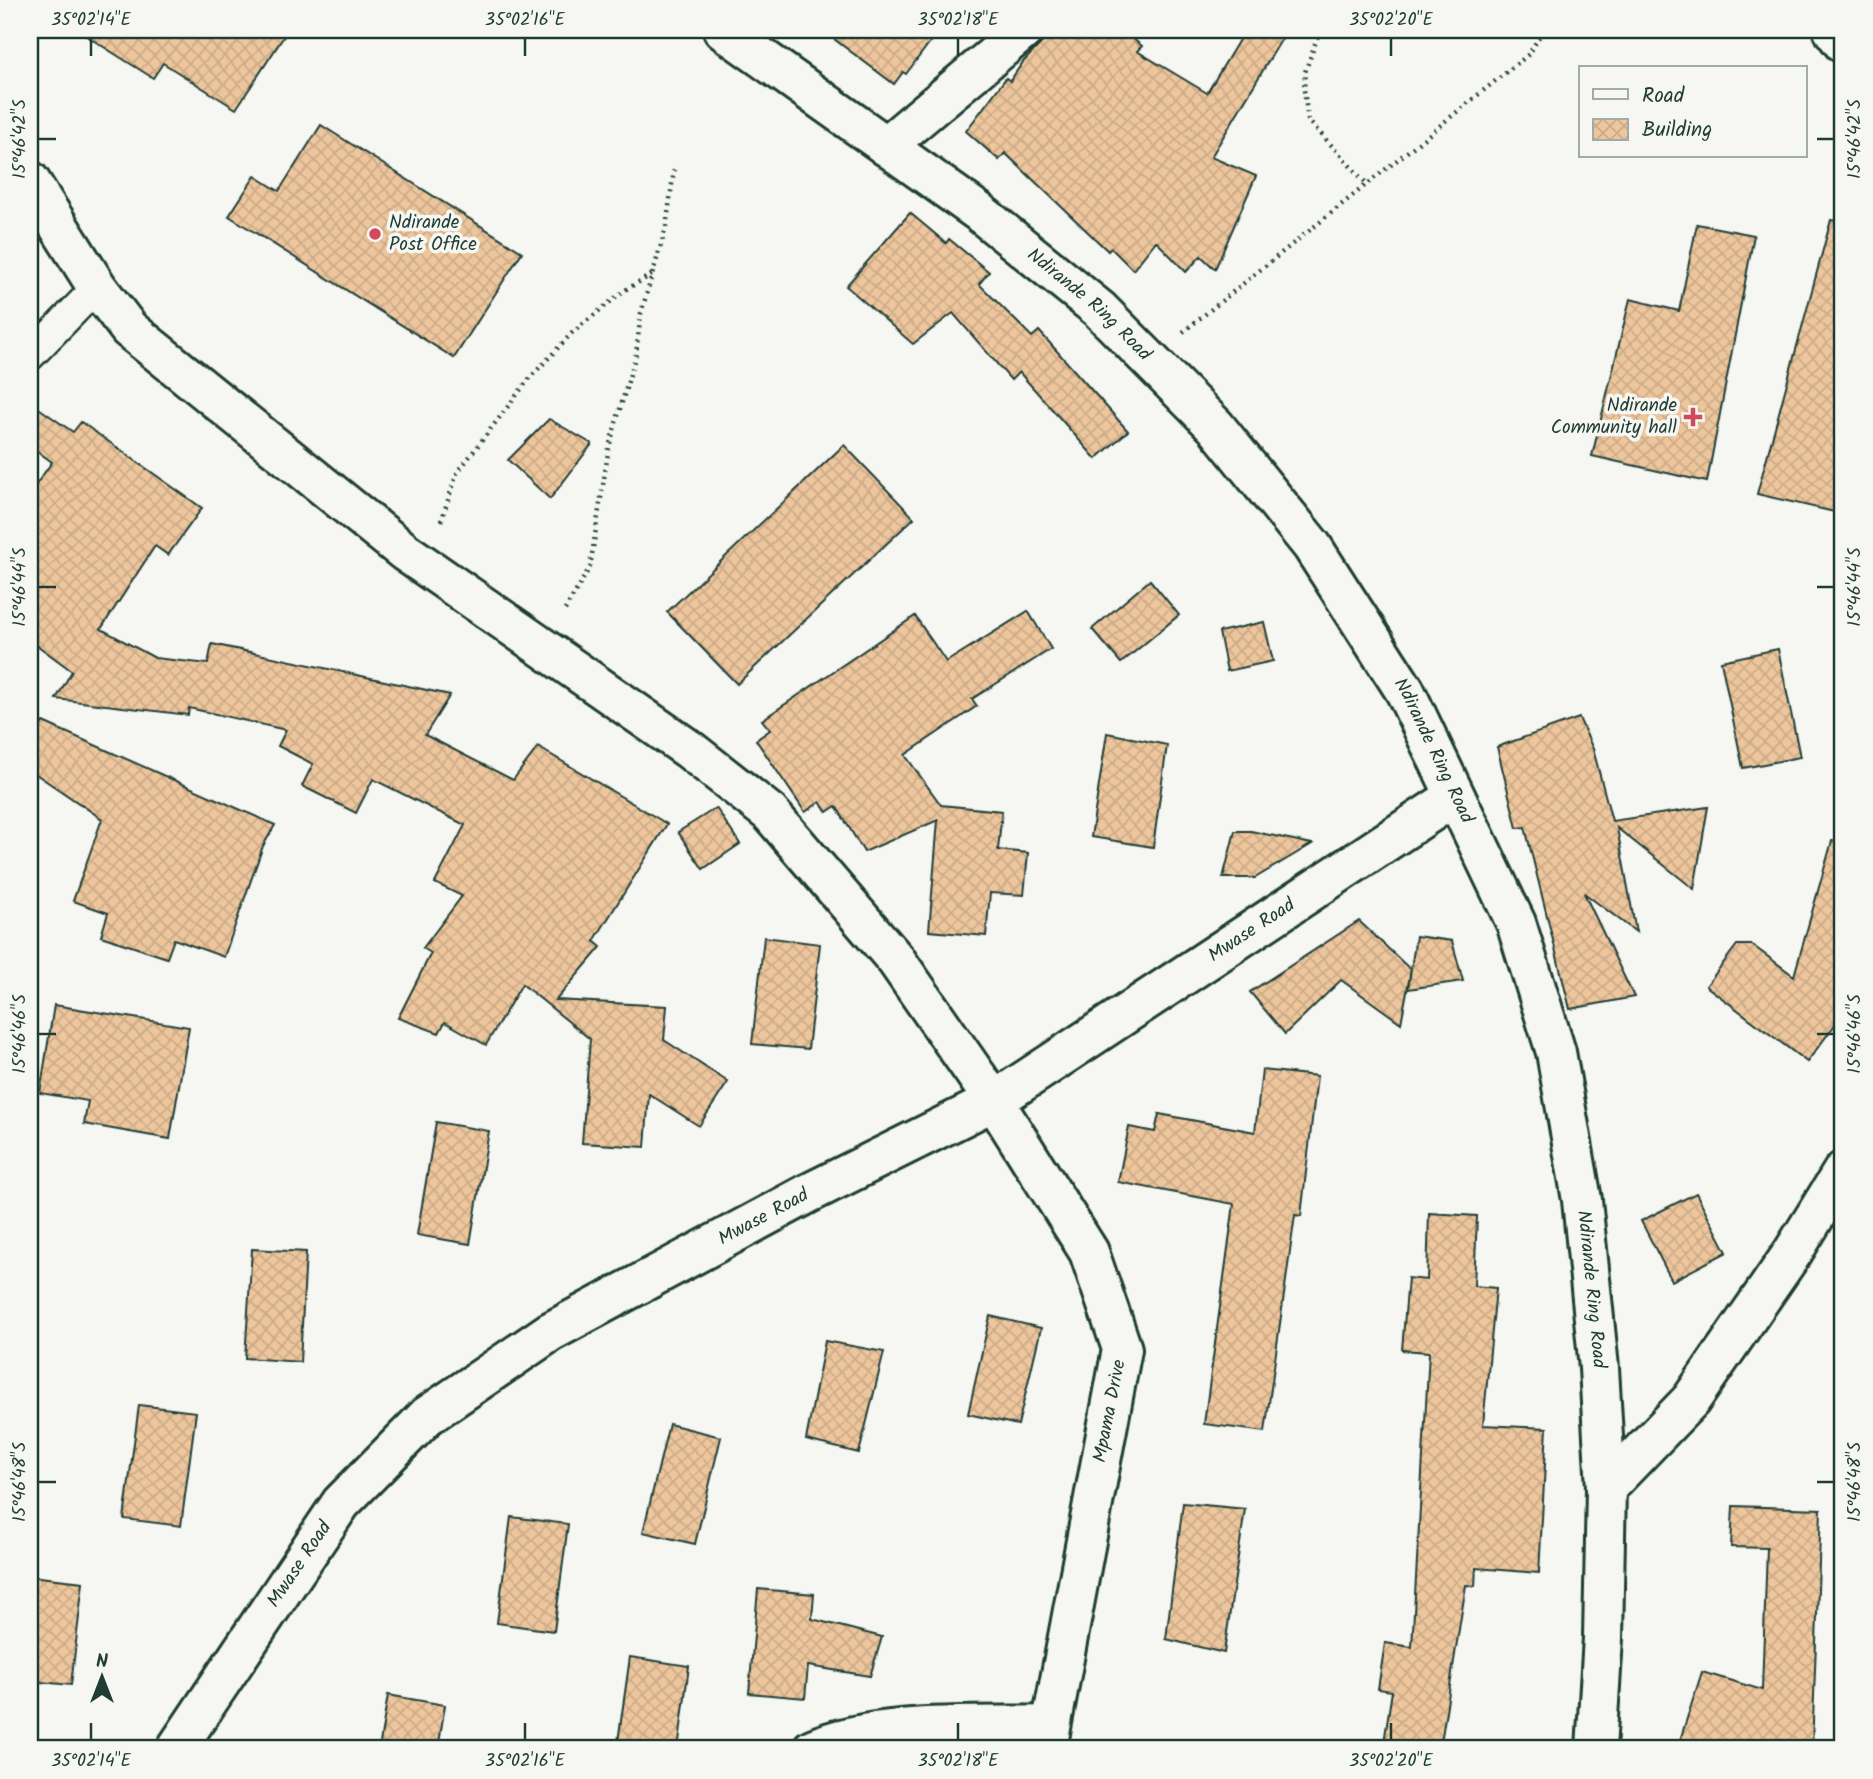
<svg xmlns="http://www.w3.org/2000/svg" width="1873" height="1779" viewBox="0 0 1873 1779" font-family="Kalam,sans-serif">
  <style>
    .building { fill: url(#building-cross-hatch); stroke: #1f3d34; stroke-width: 2 }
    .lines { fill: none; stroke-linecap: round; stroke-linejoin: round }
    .lane-casing { stroke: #1f3d34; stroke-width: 33 }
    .street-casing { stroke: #1f3d34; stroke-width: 44 }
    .secondary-casing { stroke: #1f3d34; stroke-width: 44 }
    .path { stroke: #1f3d34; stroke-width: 4.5; stroke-dasharray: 2 5; stroke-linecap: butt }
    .lane { stroke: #f6f6f2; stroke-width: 28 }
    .street { stroke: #f6f6f2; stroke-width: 38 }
    .secondary { stroke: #f6f6f2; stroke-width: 38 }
    .ticks { fill: none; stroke: #1f3d34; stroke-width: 2.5 }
    .poi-dot { fill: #d1495b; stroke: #f6f6f2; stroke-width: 2.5 }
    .labels { text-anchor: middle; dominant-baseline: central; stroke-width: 7; stroke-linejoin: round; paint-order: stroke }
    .poi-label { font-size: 19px; fill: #1f3d34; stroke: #f6f6f2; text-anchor: start }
    .street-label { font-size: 19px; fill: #1f3d34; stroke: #f6f6f2 }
    .neatline { fill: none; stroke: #1f3d34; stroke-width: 2.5 }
    .ticks-label { font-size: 18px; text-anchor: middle; fill: #1f3d34 }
  </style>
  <defs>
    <pattern id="building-cross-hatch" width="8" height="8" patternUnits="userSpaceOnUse" patternTransform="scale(1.75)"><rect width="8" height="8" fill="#eec69d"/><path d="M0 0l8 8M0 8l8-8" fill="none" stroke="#ccab88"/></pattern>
  </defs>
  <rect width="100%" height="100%" fill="#f6f6f2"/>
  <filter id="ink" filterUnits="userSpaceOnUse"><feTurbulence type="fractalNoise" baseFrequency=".0143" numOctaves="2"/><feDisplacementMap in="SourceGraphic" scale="14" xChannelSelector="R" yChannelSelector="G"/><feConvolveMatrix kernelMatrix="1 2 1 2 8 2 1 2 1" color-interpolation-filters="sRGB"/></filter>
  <g filter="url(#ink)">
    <g class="building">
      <path d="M 77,30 L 288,30 L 236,109 L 163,63 L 153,78 Z"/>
      <path d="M 822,30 L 939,30 L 906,74 L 903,72 L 894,84 Z"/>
      <path d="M 1054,30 L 1122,30 L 1142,46 L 1137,51 L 1207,93 L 1245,30 L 1287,30 L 1211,157 L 1256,176 L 1215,269 L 1201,256 L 1186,272 L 1156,241 L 1133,270 L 1111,248 L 1108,251 L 1005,153 L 999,160 L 966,131 L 1006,78 L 1010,81 L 1023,62 Z"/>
      <path d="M 321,125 L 522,252 L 454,358 L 229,216 L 255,176 L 279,191 Z"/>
      <path d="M 910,213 L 946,243 L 949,239 L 989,272 L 979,284 L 1032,337 L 1039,331 L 1128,431 L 1096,459 L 1019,372 L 1011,380 L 953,313 L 913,344 L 846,286 Z"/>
      <path d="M 1831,220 L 1843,222 L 1843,514 L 1757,494 Z"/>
      <path d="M 1697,224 L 1754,235 L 1707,482 L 1592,456 L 1630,299 L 1679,311 Z"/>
      <path d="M 30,402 L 73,432 L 81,422 L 202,508 L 168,555 L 155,546 L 101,629 L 155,658 L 208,664 L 212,644 L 450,695 L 425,735 L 513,780 L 538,747 L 667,824 L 594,941 L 601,947 L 556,1000 L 667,1006 L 664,1040 L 728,1082 L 699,1126 L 649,1094 L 645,1147 L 582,1143 L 590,1039 L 522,984 L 486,1045 L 445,1022 L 439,1033 L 398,1018 L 431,953 L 423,948 L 462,896 L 435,883 L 465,825 L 373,779 L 356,813 L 302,786 L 313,764 L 278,746 L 286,730 L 189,708 L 188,715 L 56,699 L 72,671 L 30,640 L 30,493 L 52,462 L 30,446 Z"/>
      <path d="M 549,419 L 592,444 L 550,499 L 508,460 Z"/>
      <path d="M 844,445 L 914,518 L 737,684 L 667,612 Z"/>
      <path d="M 1150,580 L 1179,615 L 1121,663 L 1092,629 Z"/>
      <path d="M 1028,611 L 1051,649 L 972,699 L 977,706 L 905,755 L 941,805 L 1002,811 L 998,850 L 1028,853 L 1024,895 L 990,893 L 986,936 L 929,931 L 938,820 L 864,852 L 836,806 L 827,812 L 820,802 L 805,812 L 756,740 L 770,730 L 762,720 L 915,616 L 946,662 Z"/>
      <path d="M 1264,622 L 1273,661 L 1227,671 L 1219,632 Z"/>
      <path d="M 1778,649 L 1800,757 L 1743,768 L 1721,661 Z"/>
      <path d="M 1579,718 L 1593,749 L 1612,821 L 1708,807 L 1694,889 L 1617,828 L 1636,932 L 1584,893 L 1634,997 L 1570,1009 L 1525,827 L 1517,828 L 1497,747 Z"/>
      <path d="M 43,722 L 275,825 L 263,846 L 224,957 L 174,939 L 167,958 L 101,936 L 108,913 L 73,901 L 102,819 L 30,770 L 30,744 Z"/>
      <path d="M 1107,733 L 1167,745 L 1153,847 L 1091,837 Z"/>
      <path d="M 716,808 L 740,844 L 703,869 L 678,832 Z"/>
      <path d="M 1235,831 L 1251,831 L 1312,844 L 1255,878 L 1223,878 Z"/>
      <path d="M 1832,841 L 1843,842 L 1843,1014 L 1807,1062 L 1706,986 L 1737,945 L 1752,945 L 1794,976 Z"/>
      <path d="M 1359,921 L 1411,970 L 1401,1023 L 1341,980 L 1285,1034 L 1250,992 Z"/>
      <path d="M 1416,936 L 1452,941 L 1463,981 L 1408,989 Z"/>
      <path d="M 764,937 L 820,944 L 808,1049 L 752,1044 Z"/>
      <path d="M 54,1005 L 189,1027 L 170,1139 L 84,1124 L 88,1101 L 40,1093 Z"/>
      <path d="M 1262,1070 L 1317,1076 L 1301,1216 L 1295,1215 L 1265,1432 L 1204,1424 L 1234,1204 L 1118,1182 L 1129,1127 L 1155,1132 L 1159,1114 L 1255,1132 Z"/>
      <path d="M 436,1122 L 489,1131 L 470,1244 L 417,1235 Z"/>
      <path d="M 1696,1193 L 1727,1252 L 1672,1281 L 1641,1221 Z"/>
      <path d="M 1429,1213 L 1477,1216 L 1474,1286 L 1496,1288 L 1483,1425 L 1547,1428 L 1539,1573 L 1476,1568 L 1475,1586 L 1466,1585 L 1440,1749 L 1383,1749 L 1392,1691 L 1378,1689 L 1385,1643 L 1412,1647 L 1429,1352 L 1402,1350 L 1408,1278 L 1427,1280 Z"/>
      <path d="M 252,1249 L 306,1252 L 300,1362 L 245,1358 Z"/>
      <path d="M 990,1316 L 1041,1328 L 1018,1425 L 968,1414 Z"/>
      <path d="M 825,1341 L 884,1352 L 859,1453 L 806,1440 Z"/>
      <path d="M 139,1405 L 196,1412 L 181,1526 L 124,1519 Z"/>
      <path d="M 669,1424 L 721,1437 L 695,1544 L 643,1532 Z"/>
      <path d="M 1183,1503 L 1245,1509 L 1224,1653 L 1166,1639 Z"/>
      <path d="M 1733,1506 L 1821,1509 L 1812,1749 L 1700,1749 L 1679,1743 L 1702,1672 L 1762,1690 L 1767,1548 L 1731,1547 Z"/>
      <path d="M 511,1517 L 568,1524 L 554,1631 L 497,1623 Z"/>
      <path d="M 30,1576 L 83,1582 L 71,1685 L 30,1681 Z"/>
      <path d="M 758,1589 L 814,1594 L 812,1619 L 882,1637 L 870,1676 L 808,1666 L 805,1698 L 749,1693 Z"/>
      <path d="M 630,1657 L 689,1666 L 678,1749 L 617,1749 Z"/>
      <path d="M 388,1695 L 445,1705 L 438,1749 L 379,1749 Z"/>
    </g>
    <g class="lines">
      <defs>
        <path id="lane" d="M 30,356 L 97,287"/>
        <g id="street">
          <path d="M 1833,30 L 1843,43"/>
          <path d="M 886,146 L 1024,30"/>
          <path d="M 30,181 L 97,287 L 129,329 L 405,552 L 690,750 L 770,813 L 896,960 L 994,1101 L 1089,1252 L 1122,1349 L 1047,1749"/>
          <path d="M 1606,1488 L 1691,1400 L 1793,1252 L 1843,1171"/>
          <path id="s1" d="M 176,1749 L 341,1503 L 427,1416 L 550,1332 L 809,1193 L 994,1101 L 1454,797"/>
          <path d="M 812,1749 C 877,1720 979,1727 1051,1725"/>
        </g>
        <g id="secondary">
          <path id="s2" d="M 723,30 L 979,212 L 1099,309 L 1216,427 L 1312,546 L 1405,691 L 1516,923 L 1556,1052 L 1582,1200 L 1599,1368 L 1606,1488 L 1603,1638 L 1596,1749"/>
        </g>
      </defs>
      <use href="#lane" class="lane-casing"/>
      <use href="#street" class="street-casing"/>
      <use href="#secondary" class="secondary-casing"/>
      <g class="path">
        <path d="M 1320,30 L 1305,72 L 1304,90 L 1308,120 L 1367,184"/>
        <path d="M 1183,332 L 1529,54 L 1543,30"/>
        <path d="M 441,521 L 457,473 L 529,379 L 572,333 L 625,290 L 653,274"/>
        <path d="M 565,610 L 590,567 L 609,447 L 636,354 L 641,313 L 666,228 L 674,170"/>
      </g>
      <use href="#lane" class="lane"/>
      <use href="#street" class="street"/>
      <use href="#secondary" class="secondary"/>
    </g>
  </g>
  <path class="ticks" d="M 91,38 L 91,56M 525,38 L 525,56M 958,38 L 958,56M 1391,38 L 1391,56M 38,139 L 56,139M 1817,139 L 1834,139M 38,587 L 56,587M 1817,587 L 1834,587M 38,1034 L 56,1034M 1817,1034 L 1834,1034M 38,1482 L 56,1482M 1817,1482 L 1834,1482M 91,1723 L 91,1740M 525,1723 L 525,1740M 958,1723 L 958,1740M 1391,1723 L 1391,1740"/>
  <g class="poi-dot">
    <circle cx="375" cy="234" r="7"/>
    <path d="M1689.5 406.5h7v7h7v7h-7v7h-7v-7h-7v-7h7z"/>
  </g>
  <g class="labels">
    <g class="poi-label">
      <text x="389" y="223">Ndirande<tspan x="389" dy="22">Post Office</tspan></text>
      <text x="1677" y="406" text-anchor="end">Ndirande<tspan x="1677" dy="22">Community hall</tspan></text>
    </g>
    <g class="street-label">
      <text stroke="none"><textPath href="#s2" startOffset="458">Ndirande Ring Road</textPath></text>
      <text stroke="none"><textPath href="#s2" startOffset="1026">Ndirande Ring Road</textPath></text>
      <text stroke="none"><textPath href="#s1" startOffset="1377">Mwase Road</textPath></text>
      <text stroke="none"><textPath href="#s1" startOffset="810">Mwase Road</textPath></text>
      <text stroke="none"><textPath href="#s2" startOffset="1592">Ndirande Ring Road</textPath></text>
      <text transform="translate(1110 1411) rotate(-79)">Mpama Drive</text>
      <text stroke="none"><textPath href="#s1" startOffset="222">Mwase Road</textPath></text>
    </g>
  </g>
  <rect width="1873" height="1779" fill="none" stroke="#f6f6f2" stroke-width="77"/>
  <rect x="1579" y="66" width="228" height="91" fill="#f6f6f2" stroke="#a0aca6" stroke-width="2"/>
  <rect x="1593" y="89" width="35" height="10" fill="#f6f6f2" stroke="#a0aca6" stroke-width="2"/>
  <text x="1642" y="102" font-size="21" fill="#1f3d34">Road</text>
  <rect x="1593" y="119" width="35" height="21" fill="url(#building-cross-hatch)" stroke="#a0aca6" stroke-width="2"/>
  <text x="1642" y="136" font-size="21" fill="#1f3d34">Building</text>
  <g transform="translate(102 1677)" stroke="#f6f6f2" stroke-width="5" paint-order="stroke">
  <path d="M0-5L12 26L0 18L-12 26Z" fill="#1f3d34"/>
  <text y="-10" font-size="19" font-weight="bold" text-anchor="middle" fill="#1f3d34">N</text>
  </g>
  <rect x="38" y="38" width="1796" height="1702" class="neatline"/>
  <g class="ticks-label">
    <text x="91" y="25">35°02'14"E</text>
    <text x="525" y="25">35°02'16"E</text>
    <text x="958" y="25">35°02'18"E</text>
    <text x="1391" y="25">35°02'20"E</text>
    <text transform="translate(19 139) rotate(-90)" y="6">15°46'42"S</text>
    <text transform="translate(1854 139) rotate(-90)" y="6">15°46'42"S</text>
    <text transform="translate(19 587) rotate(-90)" y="6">15°46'44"S</text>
    <text transform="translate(1854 587) rotate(-90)" y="6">15°46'44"S</text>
    <text transform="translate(19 1034) rotate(-90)" y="6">15°46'46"S</text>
    <text transform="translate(1854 1034) rotate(-90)" y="6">15°46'46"S</text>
    <text transform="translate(19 1482) rotate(-90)" y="6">15°46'48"S</text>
    <text transform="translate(1854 1482) rotate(-90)" y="6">15°46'48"S</text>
    <text x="91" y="1766">35°02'14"E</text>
    <text x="525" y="1766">35°02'16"E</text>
    <text x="958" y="1766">35°02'18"E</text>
    <text x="1391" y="1766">35°02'20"E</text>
  </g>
</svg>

◆ **Your instructions**: Check each line of the records above, and copy those that hold the word "linejoin".

◆ **Task answer**:
    .lines { fill: none; stroke-linecap: round; stroke-linejoin: round }
    .labels { text-anchor: middle; dominant-baseline: central; stroke-width: 7; stroke-linejoin: round; paint-order: stroke }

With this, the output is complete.